The #MeToo motion unfold in earnest about 10 years in the past, as ladies across the globe gave voice to sexual assault survivors. The momentum drove important shifts in how employers deal with allegations of sexual misconduct, with a 2019 research by PwC discovering that, for the primary time, misconduct drove extra government departures than poor monetary efficiency. Almost 40% of the CEOs who left in 2018, PwC reported, did so due to misconduct allegations, sexual or in any other case.
One other research, from a disaster consulting agency, estimated greater than 400 high-profile executives and staff had been publicly named within the #MeToo motion between 2016 and 2018. At the moment, about half of them had been fired or had give up, and one other 122 had been underneath investigation or placed on depart.
Whereas world and office headlines had been reworked by the beginning of the pandemic in 2020 and later the emergence of AI, the following years have made this a chief second for a resurgence of the #MeToo motion, Hunt and Bash mentioned throughout their dialogue this week.
Particularly, Gen Z largely hadn’t entered the workforce a decade in the past, and now make up about one-third of American staff. It is a inhabitants identified for being outspoken about wants and expectations, together with within the office, and significantly round social injustice.
The rising consideration on #MeToo is “this technology placing our stake within the floor and saying that we’re not going to face for it,” Hunt mentioned, “not in anyplace, not in anyplace of energy. This subsequent technology of ladies just isn’t going to take it.”
On the similar time, the re-election of President Donald Trump has refocused societal consideration on the remedy of ladies.
“We now have somebody within the White Home who’s actually comfy talking disparagingly about ladies, treating ladies otherwise—or violently, as some individuals have alleged,” Hunt mentioned. “That has allowed this tradition of misogyny to take maintain and unfold.”
Whereas some corners of social media have exacerbated that downside, the numerous uptick in social media reliance because the authentic #MeToo motion has additionally fueled an explosion in influencer tradition, which, Hunt mentioned, was integral to exposing the allegations in opposition to Swalwell.
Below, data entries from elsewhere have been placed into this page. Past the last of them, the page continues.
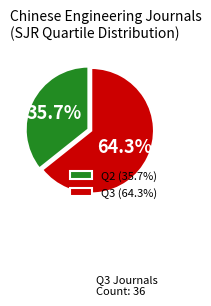

Is the sum of Q2 (35.7%) and Q3 (64.3%) greater than half?

Yes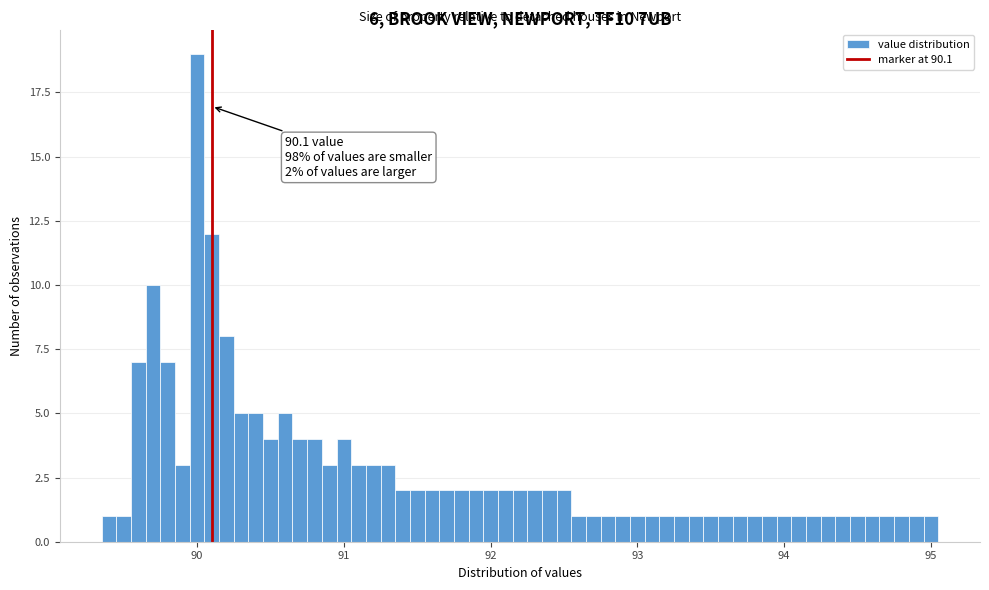

Around what value on the x-axis is the tallest bar? Give the approximate position of its centre, as read against the axis.

90.0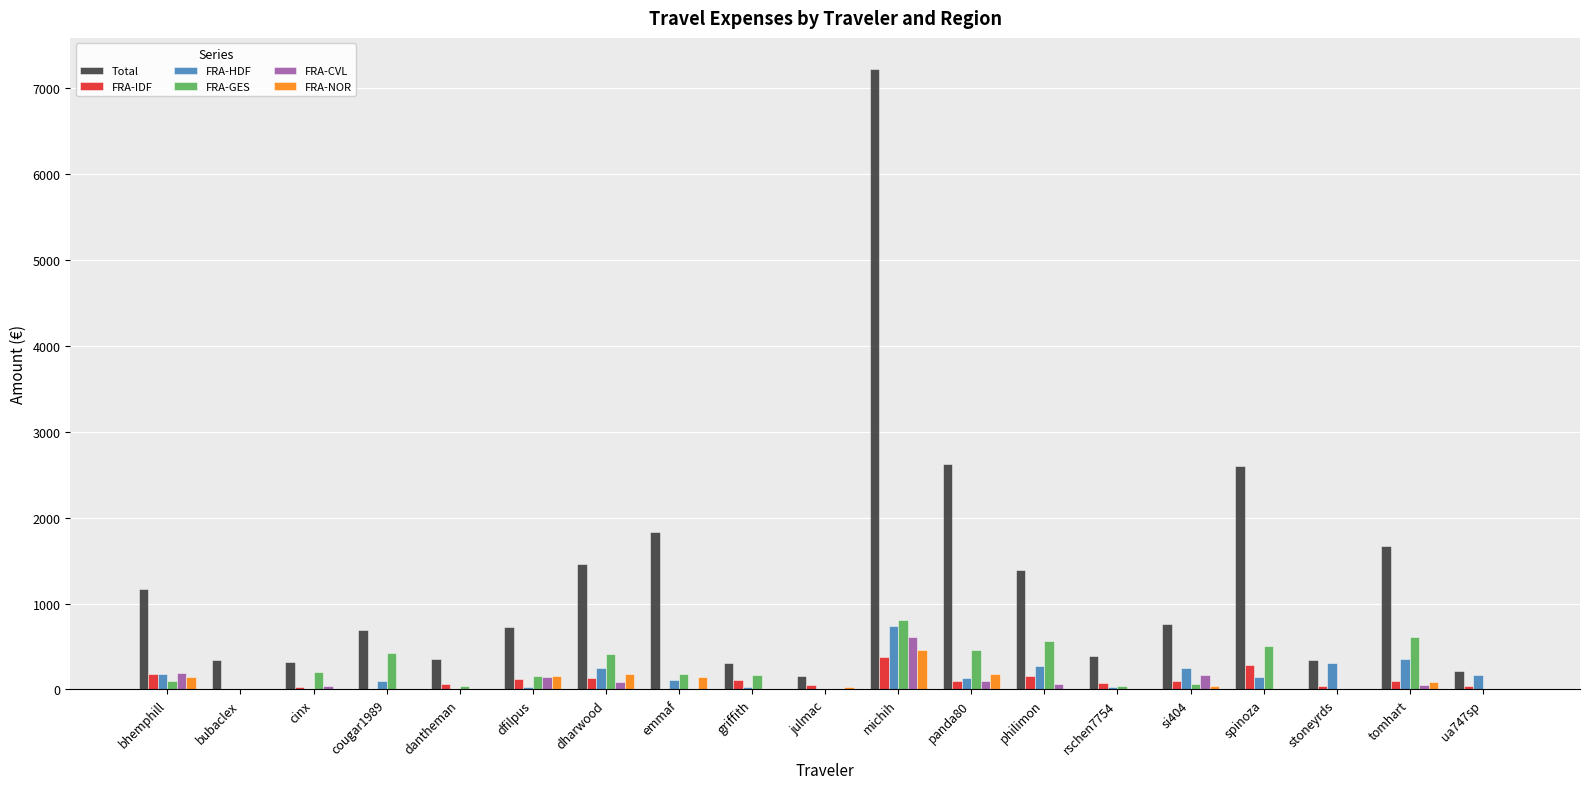

True or false: Total has a value of 562.8 at tomhart.

False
From the time Hunt and different content material creators first began circulating movies regarding the allegations in opposition to Swalwell, it took simply 11 days for the accusations to go viral. At this time, audiences have developed parasocial relationships with creators, driving a stage of belief that’s making extra ladies come ahead—and their tales achieve traction way more rapidly than a decade in the past.
Hunt anticipates that the latest political bombshells are “simply the very starting of this combat” and that the present panorama factors to the fact that “we have to have one other reckoning.”
“I do know there are different individuals on Capitol Hill who’re sweating and there needs to be males in any place of energy proper now who’re sweating,” she mentioned, “as a result of we’re not going away any time quickly.”